Heterocellular HPFH, as a function of 6q-QTL, was shown to be significantly associated with reduced HbA2 levels, elevated MCV and MCH values in β-thalassemia carriers [36]. The underlying mechanism of decreased HbA2 levels in these β-thalassemia carriers is likely to be due to the preferential binding of α-globin chains to the γ-globin ones rather than to the δ-globin chains [34, 35]. This finding should raise awareness in β-thalassemia screening in individuals with the HPFH phenotype. In this study, the heterocellular HPFH, as a function of the XmnI-Gγ (+) and HBBP1: rs2071348 (C) polymorphisms seemed to be associated with reduced HbE levels and elevated MCH values, but not MCV values. We postulated that high HbF-erythrocytes in HbE carriers are well provided with hemoglobin, with unaltered volumes, compared to those having normal HbF content. This should also be taken into account when HbE levels and red blood cell indices are used to screen HbE carriers in individuals having high HbF levels.

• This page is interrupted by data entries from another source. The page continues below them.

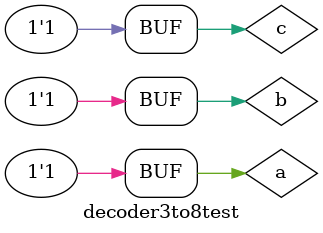
<source format=v>

module decoder3to8(d,a,b,c);
input a,b,c;
output [7:0]d;
wire ab,bb,cb;

not(ab,a);
not(bb,b);
not(cb,c);

and(d[7],cb,bb,ab);
and(d[6],cb,bb,a);
and(d[5],cb,b,ab);
and(d[4],cb,b,a);
and(d[3],c,bb,ab);
and(d[2],c,bb,a);
and(d[1],c,b,ab);
and(d[0],c,b,a);
endmodule

module decoder3to8test;
reg a,b,c;
wire [7:0]d;
decoder3to8 d3t8(d,a,b,c);
initial
begin

     c=0; b=0; a=0; 
#100 c=0; b=0; a=1;
#100 c=0; b=1; a=0;
#100 c=0; b=1; a=1;
#100 c=1; b=0; a=0;
#100 c=1; b=0; a=1;
#100 c=1; b=1; a=0;
#100 c=1; b=1; a=1;

end
endmodule

</source>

In conclusion, we have shown that high HbF levels do exist in Thai HbE carriers. This high HbF phenotype was certainly of the Swiss-type heterocellular HPFH. We also demonstrated that the Swiss-type heterocellular HPFH as a function of the XmnI-G γ (+) and the HBBP1: rs2071348 (C) polymorphisms was associated with increased HbF, increased MCH and reduced HbE levels. Although these results were derived from a relatively small sample size, they provided novel insights and should raise awareness when Hb typing and red cell indices are interpreted for diagnosis of HbE carriers. Further investigation among more HbE carriers is required to corroborate these findings.